In January 2017, the Tephra core book was released to the Open Game License. On August 2, 2017, it was announced that Cracked Monocle had officially changed their name to Parlor, LLC.

==Play overview==

Tephra employs the Clockwork System. This system uses only one die, a d12, to make all rolls. Twelves "explode," so rolling a 12 allows the player to roll again and add to the prior roll. For example, rolling a 12 and then a 7 gives a result of 19. On the other side, "A 1 is a 1." If a player rolls a 1, they cannot add any modifiers to that roll (though negative modifiers still apply). As a result, any roll other than a 1 will tend to beat a roll of 1.

Levels go from 1 to 12. Player attributes are derived from the points they invest in skills. The five attributes are Brute, Cunning, Dexterity, Spirit, and Science. All have four skills except Science, which has 6. When a skill or attribute is rolled to check for a success, that number is added to the result of the roll. Success is measured in tiers: tier one means a basic no-frills success while a tier four, the highest level, means success beyond any human expectation.

Combat stats are derived from the specialties players choose. A player may choose a specialty from any skill they have points in. Priority determines initiative. Augments and DIY are used in crafting (which are generally part of the Sciences skills).

Combat involves two dice rolls for each of the combatants: accuracy vs. evade and strike vs. defense. Accuracy determines whether the attack hits; for ranged attacks (firearms, crossbows, etc.) it also determines the damage. Strike determines the amount of damage done by melee attacks if the attack succeeds. Evade is used by the person being attacked to dodge the blow entirely; it is rolled against accuracy. If the attack hits, the target can roll defense to absorb some or all of the damage. Damage (accuracy, strike) and damage absorption (defense) are tiered. Each tier multiplies the base damage or armor soak class. A character wielding a firearm with damage class 6 who gets a tier 3 accuracy will deal 18 damage if it successfully hits. A character with armor of soak class 4 who rolls a tier 2 defense will absorb 8 damage.

==Setting==

The setting contains many aspects of steampunk, including trains, airships, and large numbers of independent inventors. There are a number of biomes, such as forests, deserts, grasslands, and jungles. Electricity is present in some parts of the continent, but is still a novelty.
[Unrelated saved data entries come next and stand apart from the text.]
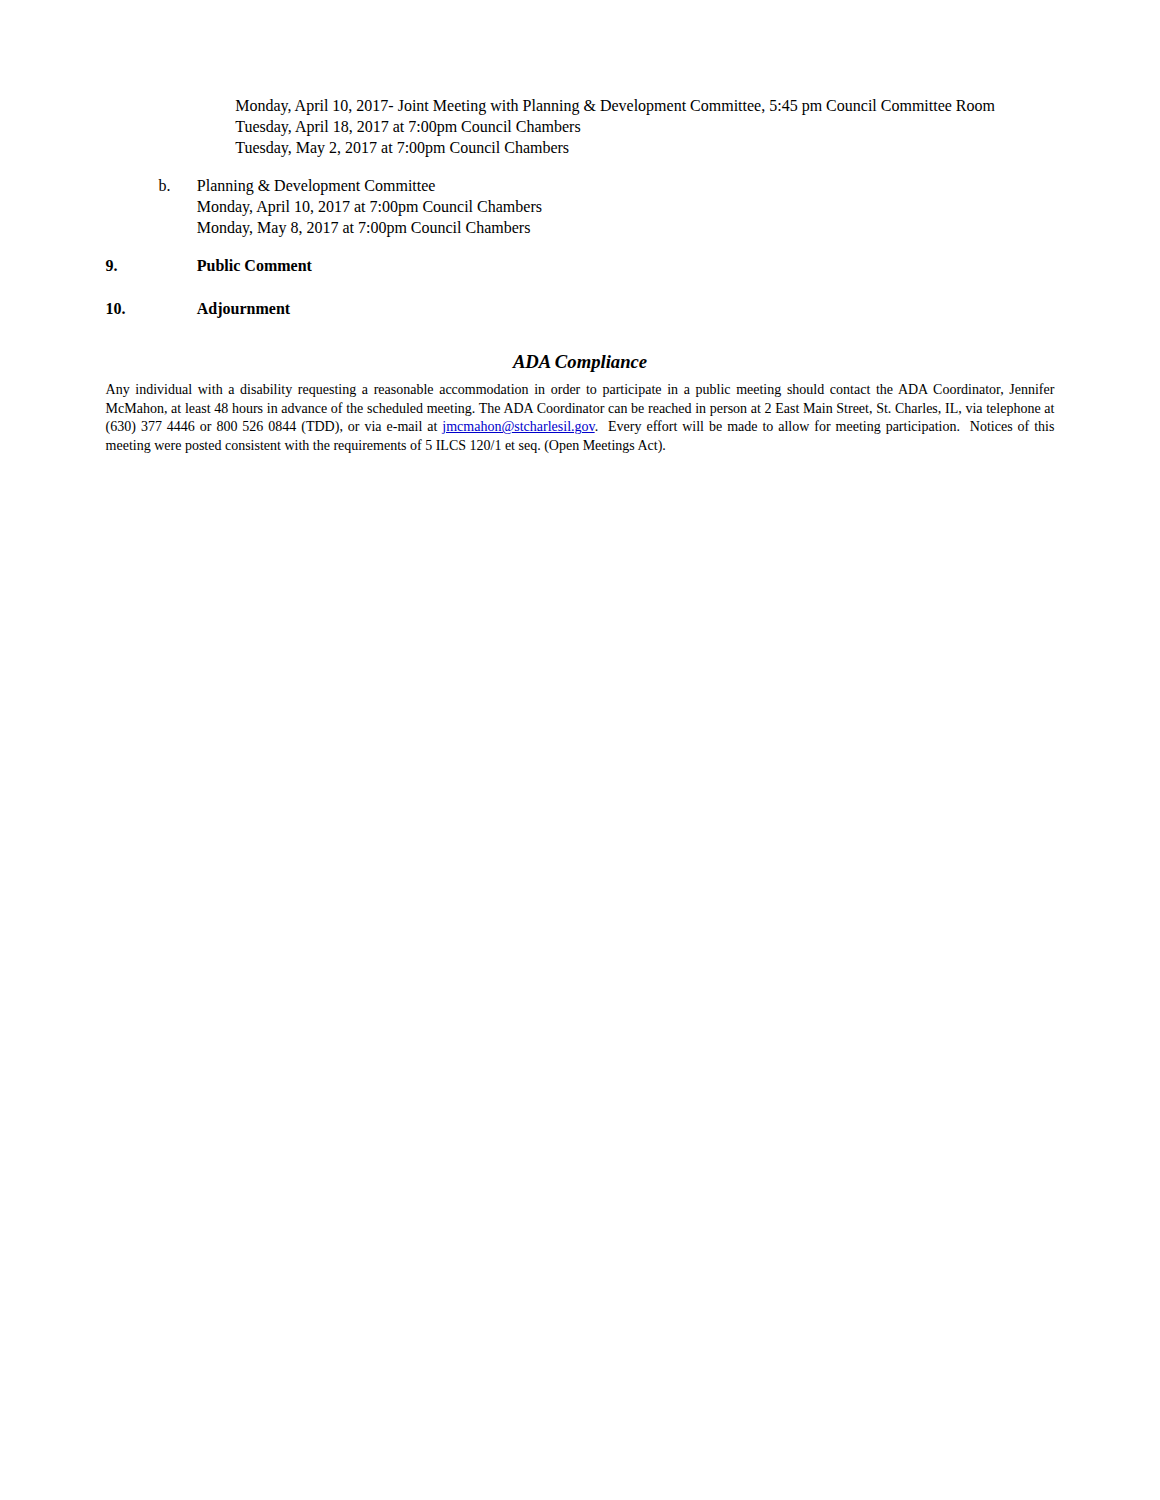Monday, April 10, 2017- Joint Meeting with Planning & Development Committee, 5:45 pm Council Committee Room
Tuesday, April 18, 2017 at 7:00pm Council Chambers
Tuesday, May 2, 2017 at 7:00pm Council Chambers
b.
Planning & Development Committee
Monday, April 10, 2017 at 7:00pm Council Chambers
Monday, May 8, 2017 at 7:00pm Council Chambers
9.
Public Comment
10.
Adjournment
ADA Compliance
Any individual with a disability requesting a reasonable accommodation in order to participate in a public meeting should contact the ADA Coordinator, Jennifer McMahon, at least 48 hours in advance of the scheduled meeting. The ADA Coordinator can be reached in person at 2 East Main Street, St. Charles, IL, via telephone at (630) 377 4446 or 800 526 0844 (TDD), or via e-mail at jmcmahon@stcharlesil.gov. Every effort will be made to allow for meeting participation. Notices of this meeting were posted consistent with the requirements of 5 ILCS 120/1 et seq. (Open Meetings Act).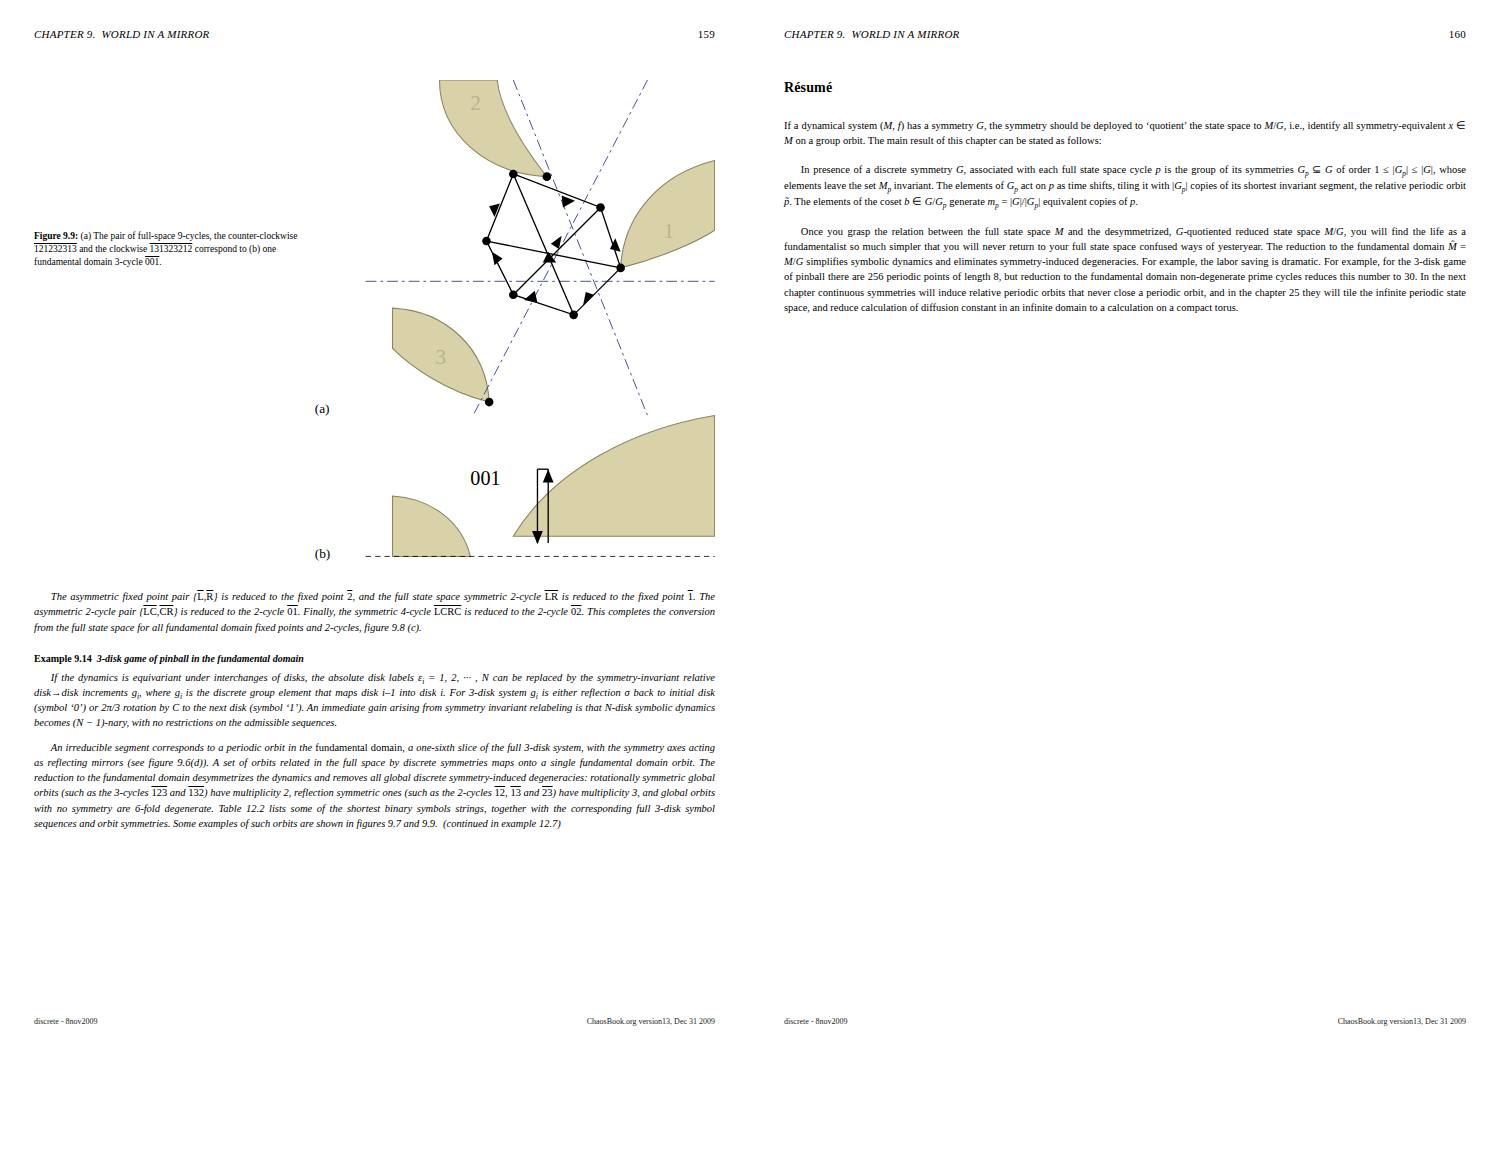CHAPTER 9. WORLD IN A MIRROR 159
Figure 9.9: (a) The pair of full-space 9-cycles, the counter-clockwise 121232313 and the clockwise 131323212 correspond to (b) one fundamental domain 3-cycle 001.
2 1 3 001 (a) (b)
The asymmetric fixed point pair {L,R} is reduced to the fixed point 2, and the full state space symmetric 2-cycle LR is reduced to the fixed point 1. The asymmetric 2-cycle pair {LC,CR} is reduced to the 2-cycle 01. Finally, the symmetric 4-cycle LCRC is reduced to the 2-cycle 02. This completes the conversion from the full state space for all fundamental domain fixed points and 2-cycles, figure 9.8 (c).
Example 9.14 3-disk game of pinball in the fundamental domain
If the dynamics is equivariant under interchanges of disks, the absolute disk labels εi = 1, 2, ··· , N can be replaced by the symmetry-invariant relative disk→disk increments gi, where gi is the discrete group element that maps disk i–1 into disk i. For 3-disk system gi is either reflection σ back to initial disk (symbol ‘0’) or 2π/3 rotation by C to the next disk (symbol ‘1’). An immediate gain arising from symmetry invariant relabeling is that N-disk symbolic dynamics becomes (N − 1)-nary, with no restrictions on the admissible sequences.
An irreducible segment corresponds to a periodic orbit in the fundamental domain, a one-sixth slice of the full 3-disk system, with the symmetry axes acting as reflecting mirrors (see figure 9.6(d)). A set of orbits related in the full space by discrete symmetries maps onto a single fundamental domain orbit. The reduction to the fundamental domain desymmetrizes the dynamics and removes all global discrete symmetry-induced degeneracies: rotationally symmetric global orbits (such as the 3-cycles 123 and 132) have multiplicity 2, reflection symmetric ones (such as the 2-cycles 12, 13 and 23) have multiplicity 3, and global orbits with no symmetry are 6-fold degenerate. Table 12.2 lists some of the shortest binary symbols strings, together with the corresponding full 3-disk symbol sequences and orbit symmetries. Some examples of such orbits are shown in figures 9.7 and 9.9. (continued in example 12.7)
discrete - 8nov2009 ChaosBook.org version13, Dec 31 2009
CHAPTER 9. WORLD IN A MIRROR 160
Résumé
If a dynamical system (M, f) has a symmetry G, the symmetry should be deployed to ‘quotient’ the state space to M/G, i.e., identify all symmetry-equivalent x ∈ M on a group orbit. The main result of this chapter can be stated as follows:
In presence of a discrete symmetry G, associated with each full state space cycle p is the group of its symmetries Gp ⊆ G of order 1 ≤ |Gp| ≤ |G|, whose elements leave the set Mp invariant. The elements of Gp act on p as time shifts, tiling it with |Gp| copies of its shortest invariant segment, the relative periodic orbit p̃. The elements of the coset b ∈ G/Gp generate mp = |G|/|Gp| equivalent copies of p.
Once you grasp the relation between the full state space M and the desymmetrized, G-quotiented reduced state space M/G, you will find the life as a fundamentalist so much simpler that you will never return to your full state space confused ways of yesteryear. The reduction to the fundamental domain M̂ = M/G simplifies symbolic dynamics and eliminates symmetry-induced degeneracies. For example, the labor saving is dramatic. For example, for the 3-disk game of pinball there are 256 periodic points of length 8, but reduction to the fundamental domain non-degenerate prime cycles reduces this number to 30. In the next chapter continuous symmetries will induce relative periodic orbits that never close a periodic orbit, and in the chapter 25 they will tile the infinite periodic state space, and reduce calculation of diffusion constant in an infinite domain to a calculation on a compact torus.
discrete - 8nov2009 ChaosBook.org version13, Dec 31 2009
The use of fossil fuels is absent with steampower – often powered by aether resonators – the dominant power source.

The game is set on another planet, known as Tephra. It is orbited by a single fractured moon, Aeon. The main continent is Rilausia, which has several countries, each with different themes. The central country is Evangless, which is ruled by a monarchy and where slavery is banned. To the southeast is Zelhost, a heavily industrialized nation populated by Haudi Humans that uses slave labor. To the southwest is Izeda, a desert nation whose people travel in caravans. To the northeast is Dalvozzea, governed by a ruling council of Winged Farishtaas, angelic beings with large wings capable of flight. In the northwest is Arakrith, a nation ruled by former satyr slaves who won their freedom from Haudis.

The core races of Tephra are humans, ayodin, elves, farishtaa, gnomes, and satyrs. Ayodin are sea-going mammals who can breathe on land and in the water. Elves are hulking brutes, tall and muscular, but hunched over and with mottled bruised skin. Farishtaa resemble the classic fantasy elves and are created by scientifically injecting essence into an elf. Satyrs were genetically engineered by Haudis to act as slaves by fusing humans with hoofed animals such as goats, cows, and horses.

== Reception ==
Tephra was nominated for "Best Steampunk RPG or LARP" in the 2014 Steampunk Chronicle Reader's Choice Awards and its creator, Daniel Burrow, won the award for "Best Steampunk Game Creator."